I was wrong. Cora Hogue, who is our pastoral assistant for counseling, also went to see Jane Eyre and shared my desire to see how the book compared with the film. “The minister isn’t as bad in the book as he is in the movie,” she told me a few days later. “He’s worse!” It turns out, much to my surprise, that the portrait of Mr. Brocklehurst in the Zeffirelli film is faithful to the Brontë novel. That gives us a good lesson in the importance of getting our facts straight, and also a good lesson in not exaggerating the evils of contemporary culture. Things are bad, but they are not as bad as they could be.

It also means that Charlotte Brontë has something to teach us about hypocrisy in the church. When Jane Eyre was published, some of its first readers were alarmed by its portrayal of Christianity. They displayed the kind of misguided zeal I displayed when I saw the film. In her preface to the second edition of Jane Eyre, Charlotte Brontë answered her critics. Apparently, some readers had mistaken Brontë’s portrayal of the Rev. Mr. Brocklehurst for an attack on Christianity, or even for an attack on Christ. This criticism had a harsh bite to it because the Brontë sisters were the daughters of an Anglican minister.

Brontë used her preface to explain that her real motives were to strengthen the church, not to undermine its ministry. She was not attacking Jesus Christ, she was merely attacking those who called themselves “Christians” but did not live for Christ. “Self-righteousness is not religion,” Brontë observed. “To attack the first is not to assail the last. To pluck the mask from the face of the Pharisee, is not to lift an impious hand to the Crown of Thorns” [Jane Eyre, v].

That is an especially perceptive comment: “To pluck the mask from the face of the Pharisee, is not to lift an impious hand to the Crown of Thorns.” Too often, our outrage about the way Christians are portrayed in the secular media is prompted by our own pride rather than by true zeal for the glory of Christ. We worry too much about what other people think of us. We are too quick to defend our own righteousness, which is indefensible.

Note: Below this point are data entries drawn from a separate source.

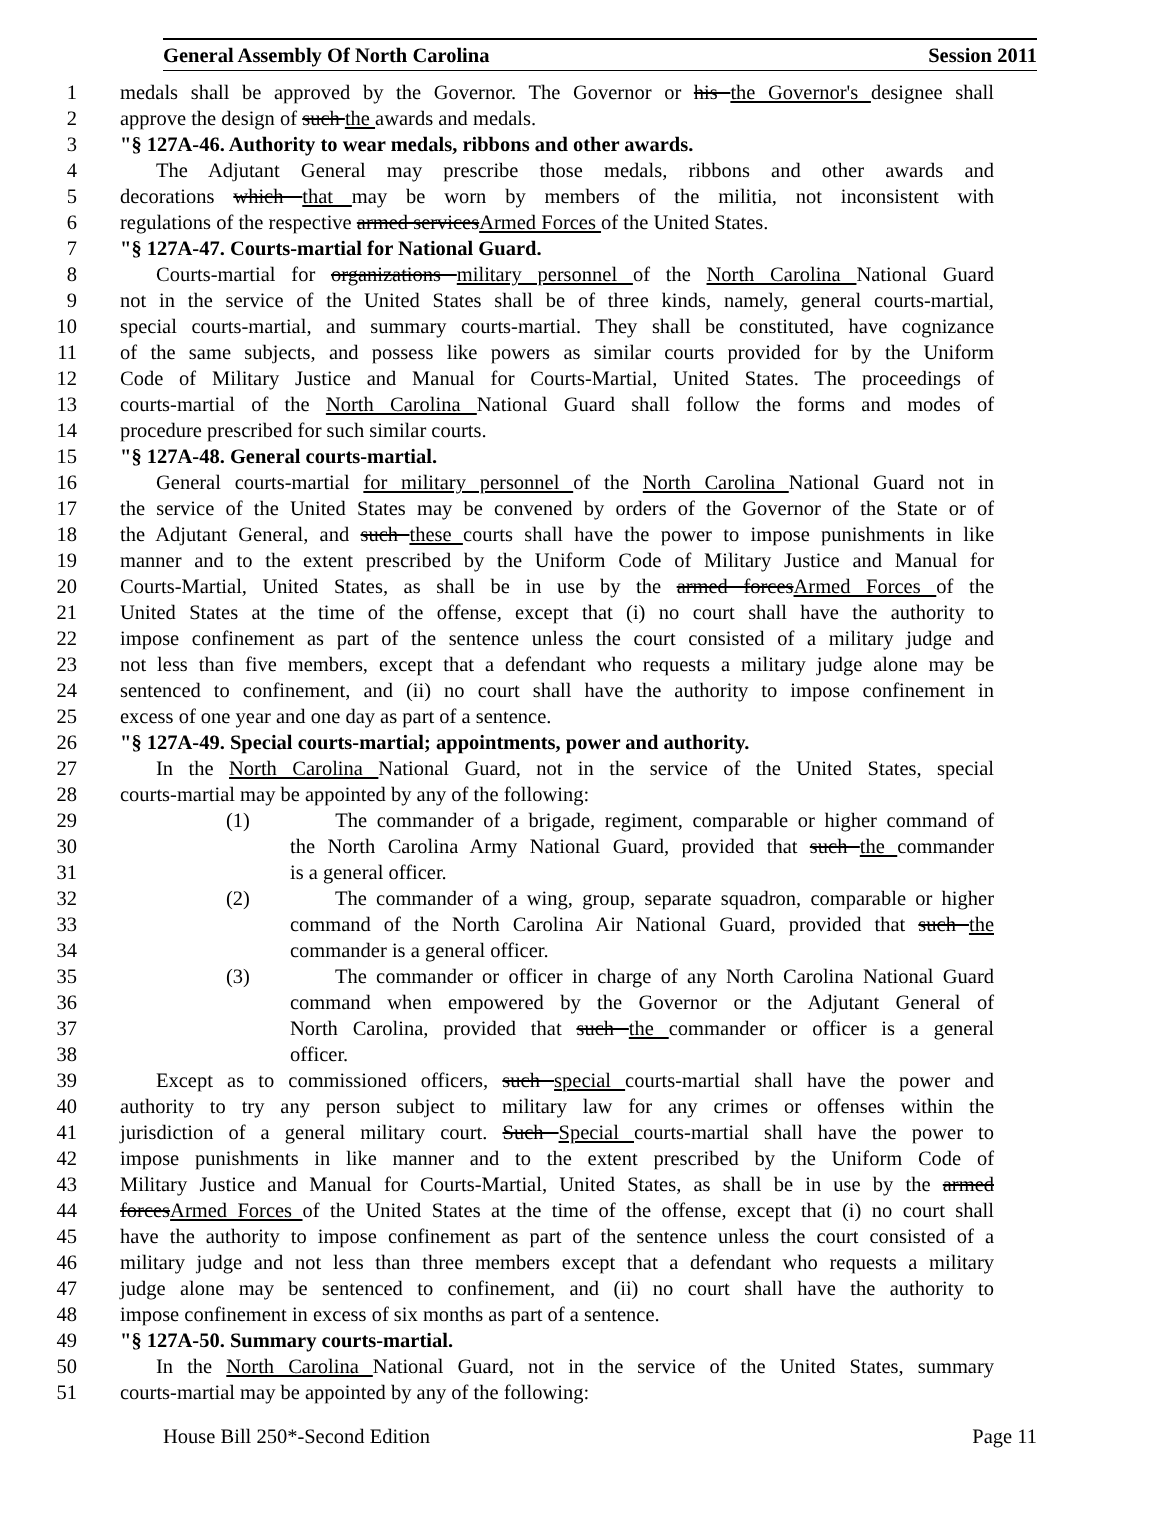General Assembly Of North Carolina Session 2011
1 medals shall be approved by the Governor. The Governor or his the Governor's designee shall
2 approve the design of such the awards and medals.
3 "§ 127A-46. Authority to wear medals, ribbons and other awards.
4 The Adjutant General may prescribe those medals, ribbons and other awards and
5 decorations which that may be worn by members of the militia, not inconsistent with
6 regulations of the respective armed servicesArmed Forces of the United States.
7 "§ 127A-47. Courts-martial for National Guard.
8 Courts-martial for organizations military personnel of the North Carolina National Guard
9 not in the service of the United States shall be of three kinds, namely, general courts-martial,
10 special courts-martial, and summary courts-martial. They shall be constituted, have cognizance
11 of the same subjects, and possess like powers as similar courts provided for by the Uniform
12 Code of Military Justice and Manual for Courts-Martial, United States. The proceedings of
13 courts-martial of the North Carolina National Guard shall follow the forms and modes of
14 procedure prescribed for such similar courts.
15 "§ 127A-48. General courts-martial.
16 General courts-martial for military personnel of the North Carolina National Guard not in
17 the service of the United States may be convened by orders of the Governor of the State or of
18 the Adjutant General, and such these courts shall have the power to impose punishments in like
19 manner and to the extent prescribed by the Uniform Code of Military Justice and Manual for
20 Courts-Martial, United States, as shall be in use by the armed forcesArmed Forces of the
21 United States at the time of the offense, except that (i) no court shall have the authority to
22 impose confinement as part of the sentence unless the court consisted of a military judge and
23 not less than five members, except that a defendant who requests a military judge alone may be
24 sentenced to confinement, and (ii) no court shall have the authority to impose confinement in
25 excess of one year and one day as part of a sentence.
26 "§ 127A-49. Special courts-martial; appointments, power and authority.
27 In the North Carolina National Guard, not in the service of the United States, special
28 courts-martial may be appointed by any of the following:
29 (1) The commander of a brigade, regiment, comparable or higher command of
30 the North Carolina Army National Guard, provided that such the commander
31 is a general officer.
32 (2) The commander of a wing, group, separate squadron, comparable or higher
33 command of the North Carolina Air National Guard, provided that such the
34 commander is a general officer.
35 (3) The commander or officer in charge of any North Carolina National Guard
36 command when empowered by the Governor or the Adjutant General of
37 North Carolina, provided that such the commander or officer is a general
38 officer.
39 Except as to commissioned officers, such special courts-martial shall have the power and
40 authority to try any person subject to military law for any crimes or offenses within the
41 jurisdiction of a general military court. Such Special courts-martial shall have the power to
42 impose punishments in like manner and to the extent prescribed by the Uniform Code of
43 Military Justice and Manual for Courts-Martial, United States, as shall be in use by the armed
44 forcesArmed Forces of the United States at the time of the offense, except that (i) no court shall
45 have the authority to impose confinement as part of the sentence unless the court consisted of a
46 military judge and not less than three members except that a defendant who requests a military
47 judge alone may be sentenced to confinement, and (ii) no court shall have the authority to
48 impose confinement in excess of six months as part of a sentence.
49 "§ 127A-50. Summary courts-martial.
50 In the North Carolina National Guard, not in the service of the United States, summary
51 courts-martial may be appointed by any of the following:
House Bill 250*-Second Edition Page 11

One of the values of Jane Eyre–both the movie and the book–is that it plucks the mask from our own faces. What we ought to see in the Rev. Mr. Brocklehurst is a little bit of ourselves, especially those of us who are ministers. Like Brocklehurst, many of us are more effective at preaching the law than we are at living by grace, and there is something diabolical about that, after all.